The Stone Age: Sixty Years of the Rolling Stones
- Author: Lesley-Ann Jones
- Language: British English
- Subjects: The Rolling Stones, Mick Jagger, Brian Jones, Keith Richards, Bill Wyman, Ronnie Wood, Mick Taylor, Charlie Watts, Anita Pallenberg, Bianca Jagger, David Bowie, Jerry Hall, Marianne Faithfull
- Genre: non-fiction
- Published: 4th Floor, Victoria House
- Publisher: John Blake Publishing Pegasus Books
- Publication date: 2 Augusti 2022
- Publication place: United Kingdom
- Pages: 386
- ISBN: 978-1639362073

= The Stone Age: Sixty Years of the Rolling Stones =

The Stone Age: Sixty Years of the Rolling Stones is a 2022 non-fiction book about the history of the English rock band The Rolling Stones written by Lesley-Ann Jones.

==Publication history==
It was Jones' intent with the book to convey a woman's perspective on The Rolling Stones, something she feels has been lacking in most earlier biographies of the band.

==Content==
The book claims that band members Keith Richards, Brian Jones, Mick Jagger and Mick Taylor were bisexual and that Jagger had flings with each of the other three, as well as a long-term affair with singer David Bowie.

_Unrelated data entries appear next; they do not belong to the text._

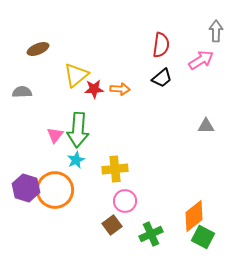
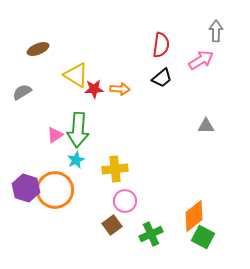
yellow triangle: rotated 48 degrees counterclockwise
gray semicircle: rotated 30 degrees counterclockwise
pink triangle: rotated 18 degrees clockwise
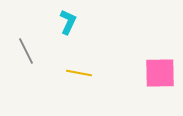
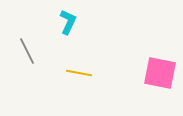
gray line: moved 1 px right
pink square: rotated 12 degrees clockwise
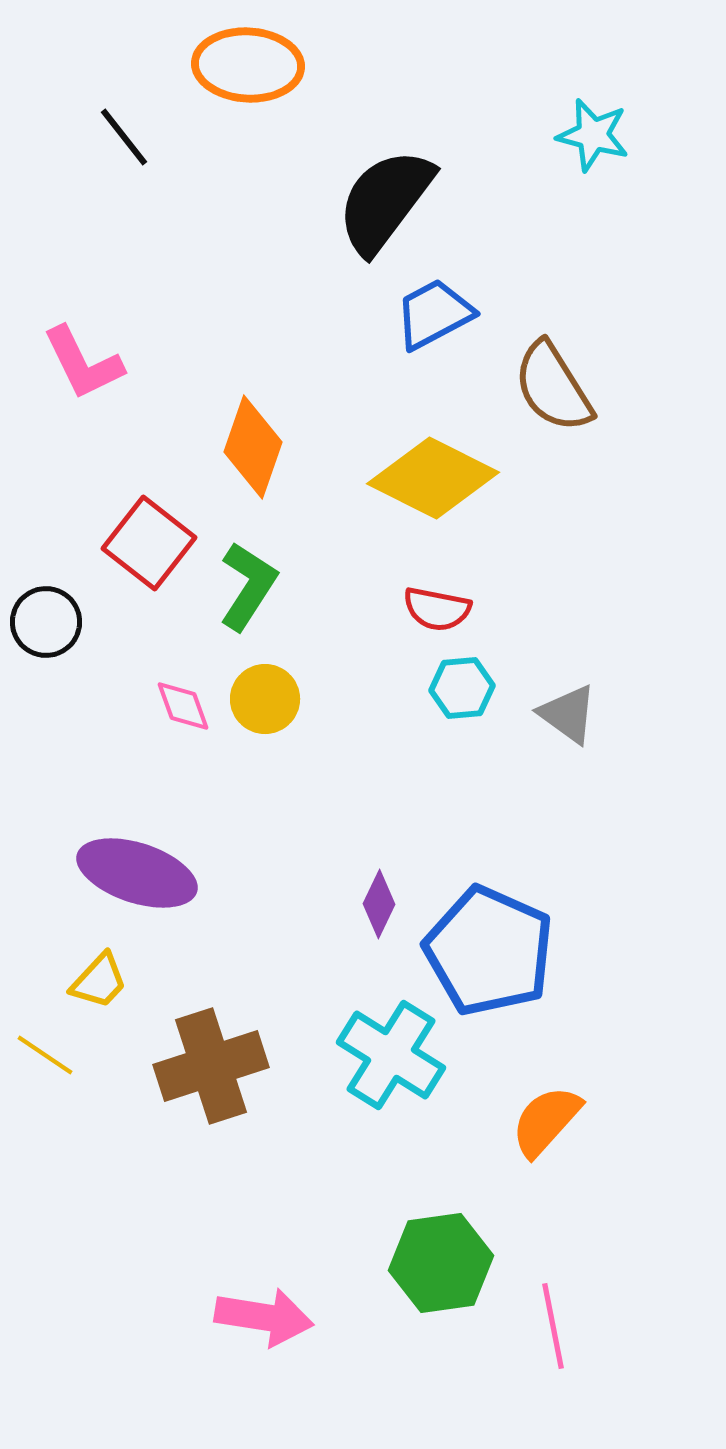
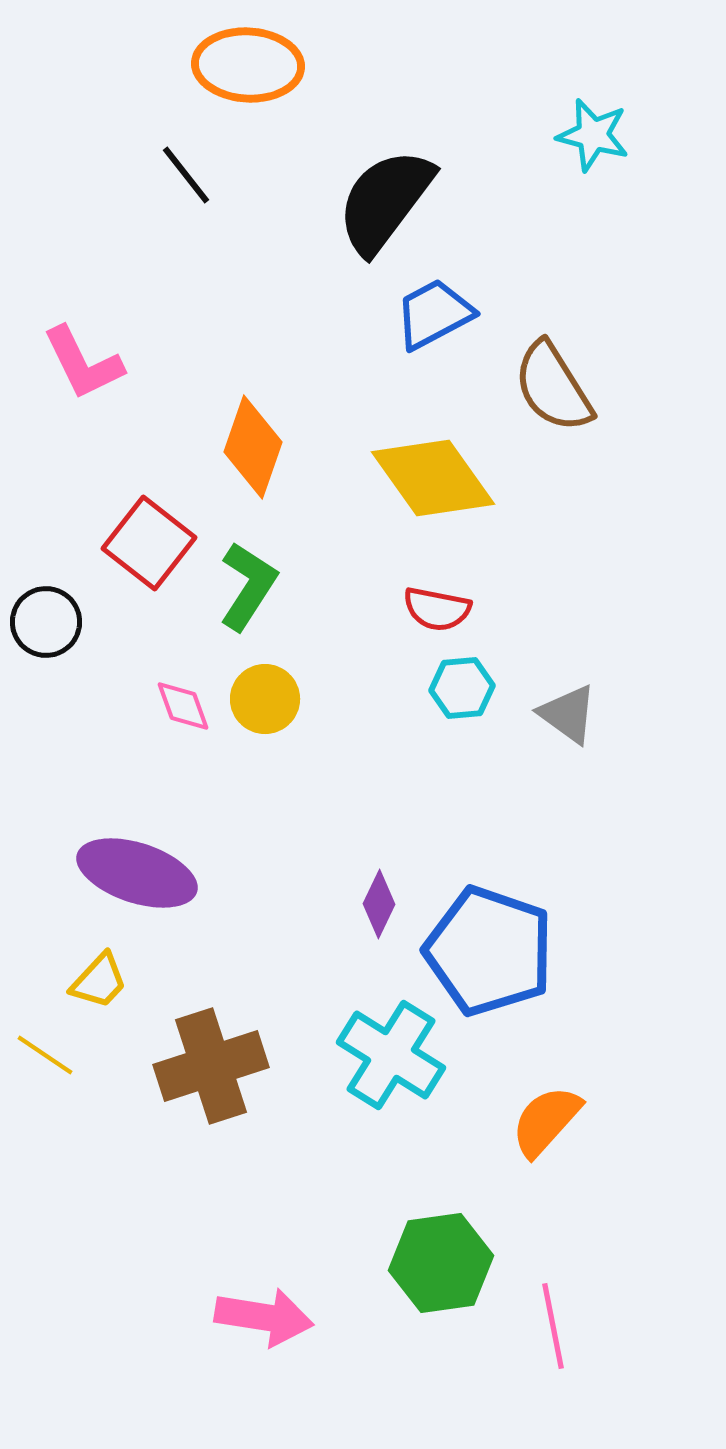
black line: moved 62 px right, 38 px down
yellow diamond: rotated 28 degrees clockwise
blue pentagon: rotated 5 degrees counterclockwise
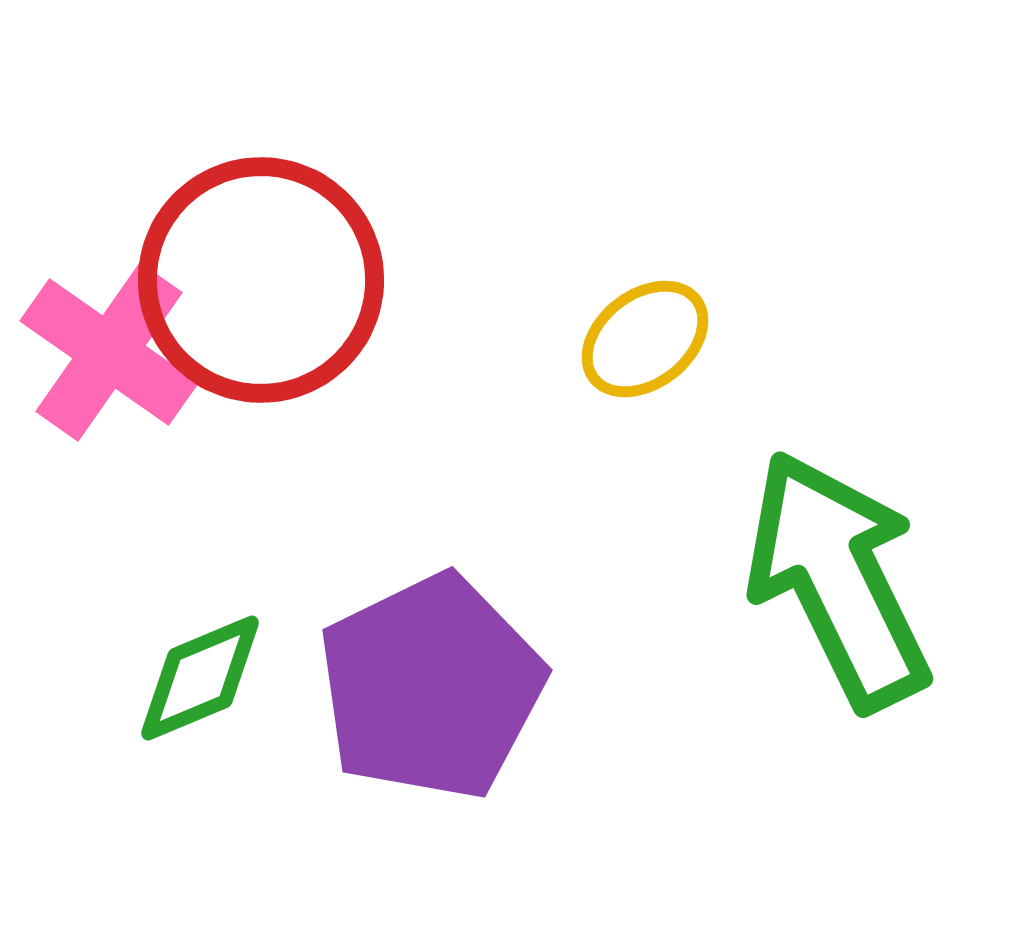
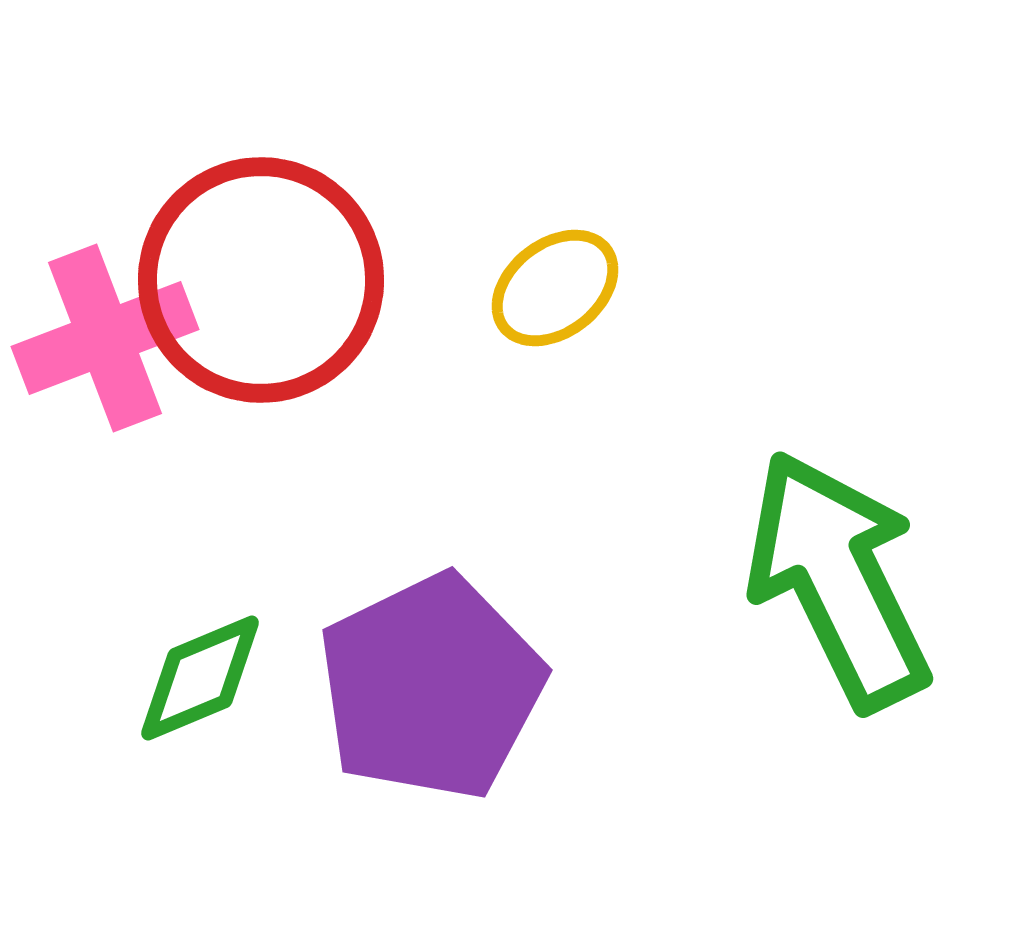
yellow ellipse: moved 90 px left, 51 px up
pink cross: moved 4 px left, 14 px up; rotated 34 degrees clockwise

Jones argues in the book that Jagger should be reassessed as a bisexual icon.

==Reception==
Publishers Weekly called the book "more shallow than substantive". Kenneth Womack of Salon referred to it as a "no-holds-barred study" that is strange and "occasionally beguiling". Adam Ellsworth of The Arts Fuse gave the book a mixed review, commenting that it consists mostly of gossip, but praised the amount of coverage of the women in the band's orbit. John Walshe of the Business Post gave the book a positive review, stating that Jones personal experience with some of the events adds to her ability to tell the story of the band well. Vintage Guitar magazine's Bret Adams commends that Jones "brings a befitting wit, sarcasm, and snark" to the text. Jennie Roberson of Bi.org (Note: A part of the American Institute of Bisexuality.) lauded Jones effort in backing up claims for the book, calling it "exhaustively well-researched". David Keymer's review in the Library Journal was negative. Keymer feels that the book is "overhyped" and paints an unattractive picture of the band, but that it will likely be popular with readers regardless because the subject mater is fascinating. OK! magazine found the book to be a "mind-blowing expose". Kirkus Reviews summarised the book as "a feast for those looking for Rolling Stones gossip, but the author’s evident dislike for the band leaves a sour taste".